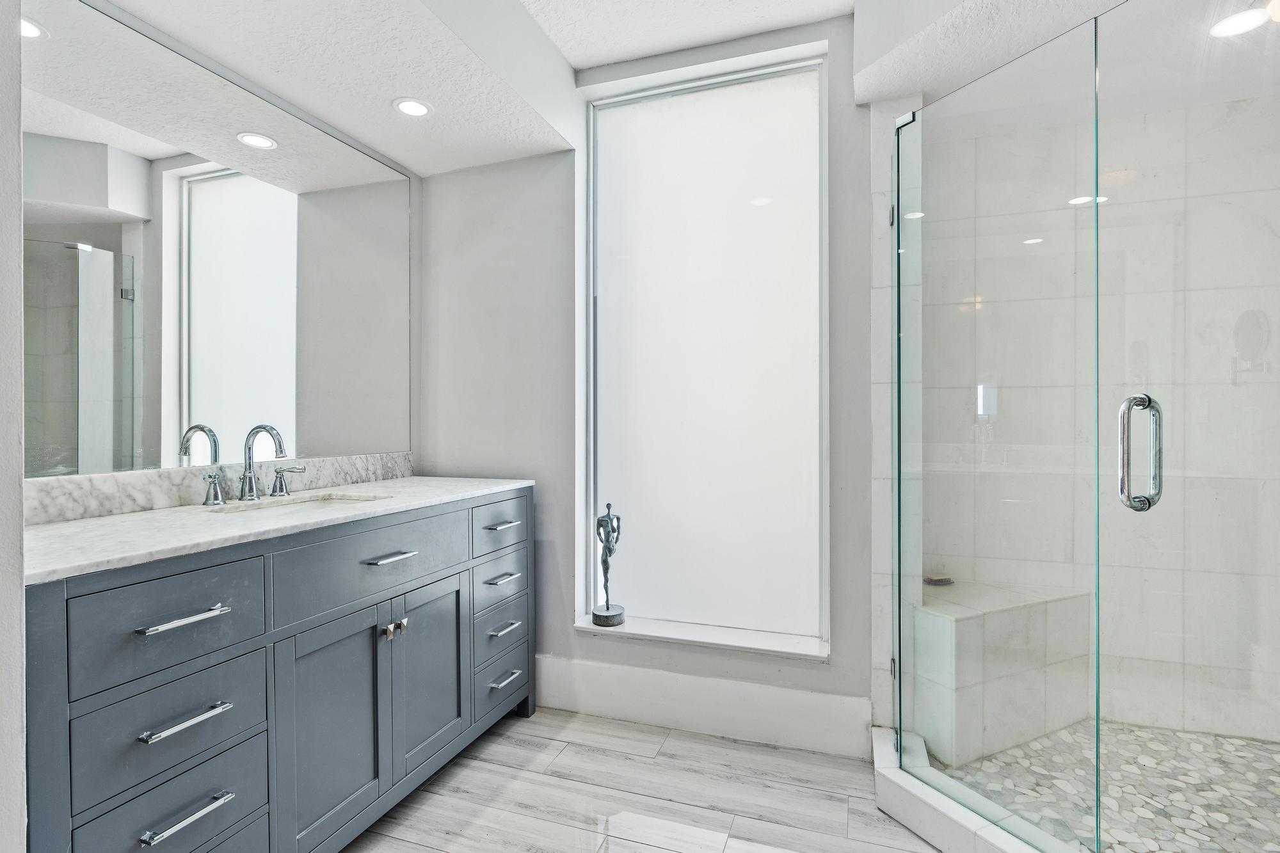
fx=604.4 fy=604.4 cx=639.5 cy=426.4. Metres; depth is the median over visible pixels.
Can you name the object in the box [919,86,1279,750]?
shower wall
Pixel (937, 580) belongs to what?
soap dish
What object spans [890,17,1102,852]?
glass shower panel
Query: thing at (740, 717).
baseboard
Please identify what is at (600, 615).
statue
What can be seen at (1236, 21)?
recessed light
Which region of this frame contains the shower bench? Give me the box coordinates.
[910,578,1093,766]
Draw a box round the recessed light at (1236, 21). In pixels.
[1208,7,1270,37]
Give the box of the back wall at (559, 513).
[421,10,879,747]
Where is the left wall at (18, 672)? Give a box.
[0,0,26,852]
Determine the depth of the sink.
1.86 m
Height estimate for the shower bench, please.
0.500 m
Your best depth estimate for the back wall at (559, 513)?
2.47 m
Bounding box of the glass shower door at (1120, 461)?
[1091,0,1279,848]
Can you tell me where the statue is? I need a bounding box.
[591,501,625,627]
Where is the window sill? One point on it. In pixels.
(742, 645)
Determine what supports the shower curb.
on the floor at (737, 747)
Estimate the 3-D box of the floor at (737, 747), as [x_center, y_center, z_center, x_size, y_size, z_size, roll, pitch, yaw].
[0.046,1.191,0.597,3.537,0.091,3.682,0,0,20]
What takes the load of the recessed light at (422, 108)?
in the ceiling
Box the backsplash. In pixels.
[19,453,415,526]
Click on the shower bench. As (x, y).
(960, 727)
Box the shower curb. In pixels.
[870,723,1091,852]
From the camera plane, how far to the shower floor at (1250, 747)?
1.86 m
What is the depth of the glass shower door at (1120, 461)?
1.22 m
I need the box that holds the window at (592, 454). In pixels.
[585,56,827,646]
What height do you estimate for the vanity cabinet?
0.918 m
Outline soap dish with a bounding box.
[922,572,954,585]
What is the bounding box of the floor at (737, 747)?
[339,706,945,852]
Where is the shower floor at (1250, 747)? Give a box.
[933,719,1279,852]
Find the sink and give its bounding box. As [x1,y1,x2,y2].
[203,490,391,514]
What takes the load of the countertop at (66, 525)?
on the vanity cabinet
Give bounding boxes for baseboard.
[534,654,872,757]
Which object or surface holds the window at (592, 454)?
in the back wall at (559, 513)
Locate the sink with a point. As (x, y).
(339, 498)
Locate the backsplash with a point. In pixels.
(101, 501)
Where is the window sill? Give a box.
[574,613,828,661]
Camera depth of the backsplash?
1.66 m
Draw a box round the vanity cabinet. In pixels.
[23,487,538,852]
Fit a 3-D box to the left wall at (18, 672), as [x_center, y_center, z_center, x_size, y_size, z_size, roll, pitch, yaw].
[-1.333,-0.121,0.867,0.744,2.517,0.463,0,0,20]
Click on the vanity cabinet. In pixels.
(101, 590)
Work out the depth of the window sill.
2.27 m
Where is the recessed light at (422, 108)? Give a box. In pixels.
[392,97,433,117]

####

**Work to complete**.
Could you repeat the data exactly, omitting its pictures?

**Task output**.
fx=604.4 fy=604.4 cx=639.5 cy=426.4. Metres; depth is the median over visible pixels.
Can you name the object in the box [919,86,1279,750]?
shower wall
Pixel (937, 580) belongs to what?
soap dish
What object spans [890,17,1102,852]?
glass shower panel
Query: thing at (740, 717).
baseboard
Please identify what is at (600, 615).
statue
What can be seen at (1236, 21)?
recessed light
Which region of this frame contains the shower bench? Give me the box coordinates.
[910,578,1093,766]
Draw a box round the recessed light at (1236, 21). In pixels.
[1208,7,1270,37]
Give the box of the back wall at (559, 513).
[421,10,879,747]
Where is the left wall at (18, 672)? Give a box.
[0,0,26,852]
Determine the depth of the sink.
1.86 m
Height estimate for the shower bench, please.
0.500 m
Your best depth estimate for the back wall at (559, 513)?
2.47 m
Bounding box of the glass shower door at (1120, 461)?
[1091,0,1279,848]
Can you tell me where the statue is? I need a bounding box.
[591,501,625,627]
Where is the window sill? One point on it. In pixels.
(742, 645)
Determine what supports the shower curb.
on the floor at (737, 747)
Estimate the 3-D box of the floor at (737, 747), as [x_center, y_center, z_center, x_size, y_size, z_size, roll, pitch, yaw].
[0.046,1.191,0.597,3.537,0.091,3.682,0,0,20]
What takes the load of the recessed light at (422, 108)?
in the ceiling
Box the backsplash. In pixels.
[19,453,415,526]
Click on the shower bench. As (x, y).
(960, 727)
Box the shower curb. In pixels.
[870,723,1091,852]
From the camera plane, how far to the shower floor at (1250, 747)?
1.86 m
What is the depth of the glass shower door at (1120, 461)?
1.22 m
I need the box that holds the window at (592, 454). In pixels.
[585,56,827,646]
What height do you estimate for the vanity cabinet?
0.918 m
Outline soap dish with a bounding box.
[922,572,954,585]
What is the bounding box of the floor at (737, 747)?
[339,706,945,852]
Where is the shower floor at (1250, 747)? Give a box.
[933,719,1279,852]
Find the sink and give its bounding box. As [x1,y1,x2,y2].
[203,490,391,514]
What takes the load of the countertop at (66, 525)?
on the vanity cabinet
Give bounding boxes for baseboard.
[534,654,872,757]
Which object or surface holds the window at (592, 454)?
in the back wall at (559, 513)
Locate the sink with a point. As (x, y).
(339, 498)
Locate the backsplash with a point. In pixels.
(101, 501)
Where is the window sill? Give a box.
[574,613,828,661]
Camera depth of the backsplash?
1.66 m
Draw a box round the vanity cabinet. In pixels.
[23,487,538,852]
Fit a 3-D box to the left wall at (18, 672), as [x_center, y_center, z_center, x_size, y_size, z_size, roll, pitch, yaw].
[-1.333,-0.121,0.867,0.744,2.517,0.463,0,0,20]
Click on the vanity cabinet. In pixels.
(101, 590)
Work out the depth of the window sill.
2.27 m
Where is the recessed light at (422, 108)? Give a box. In pixels.
[392,97,433,117]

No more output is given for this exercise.